▶ [DESCRIPTION OF THE TASK]: Lines holding the word "different" are the ones to copy from the data below.

▶ [STORED DATA]:
____________________

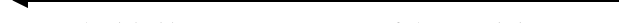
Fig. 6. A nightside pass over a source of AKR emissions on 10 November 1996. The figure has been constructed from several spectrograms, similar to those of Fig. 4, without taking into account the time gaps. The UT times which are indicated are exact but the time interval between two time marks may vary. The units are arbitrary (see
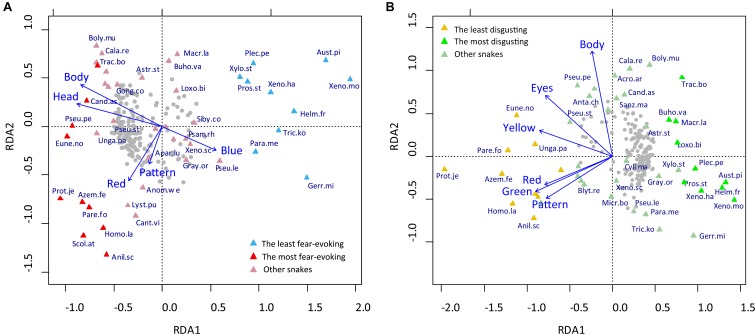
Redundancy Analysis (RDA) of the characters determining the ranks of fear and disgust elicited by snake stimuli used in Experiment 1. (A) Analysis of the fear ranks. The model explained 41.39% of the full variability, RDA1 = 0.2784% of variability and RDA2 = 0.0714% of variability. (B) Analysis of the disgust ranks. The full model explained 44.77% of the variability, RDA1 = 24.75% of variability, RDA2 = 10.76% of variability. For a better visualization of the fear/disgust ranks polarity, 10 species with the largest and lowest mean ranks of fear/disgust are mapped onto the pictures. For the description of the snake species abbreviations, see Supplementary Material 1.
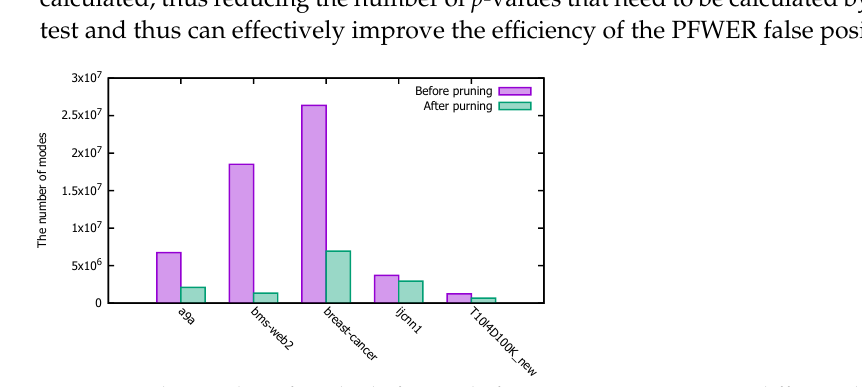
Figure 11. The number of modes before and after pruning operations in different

____________________

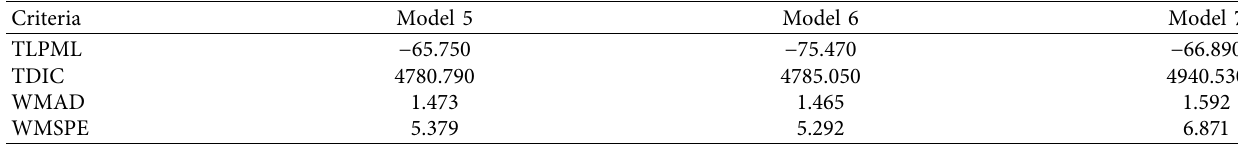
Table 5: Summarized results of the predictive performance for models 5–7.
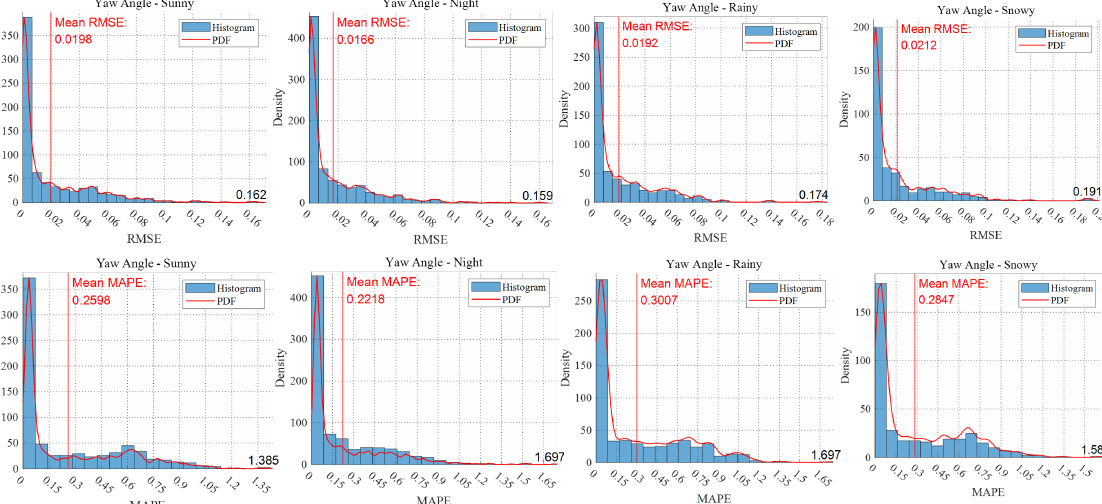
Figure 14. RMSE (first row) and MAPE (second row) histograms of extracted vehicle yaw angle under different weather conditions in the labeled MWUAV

____________________

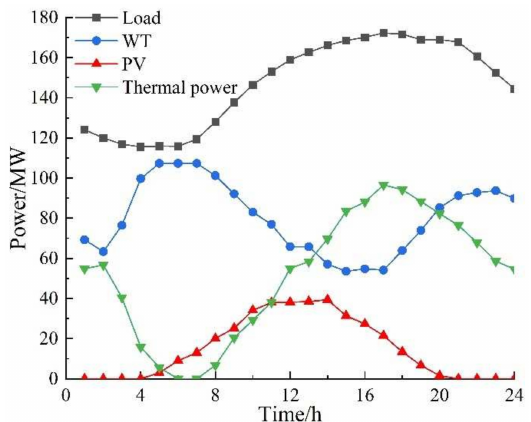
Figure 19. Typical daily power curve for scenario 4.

____________________

▶ [TASK RESULT]:
Figure 11. The number of modes before and after pruning operations in different
Figure 14. RMSE (first row) and MAPE (second row) histograms of extracted vehicle yaw angle under different weather conditions in the labeled MWUAV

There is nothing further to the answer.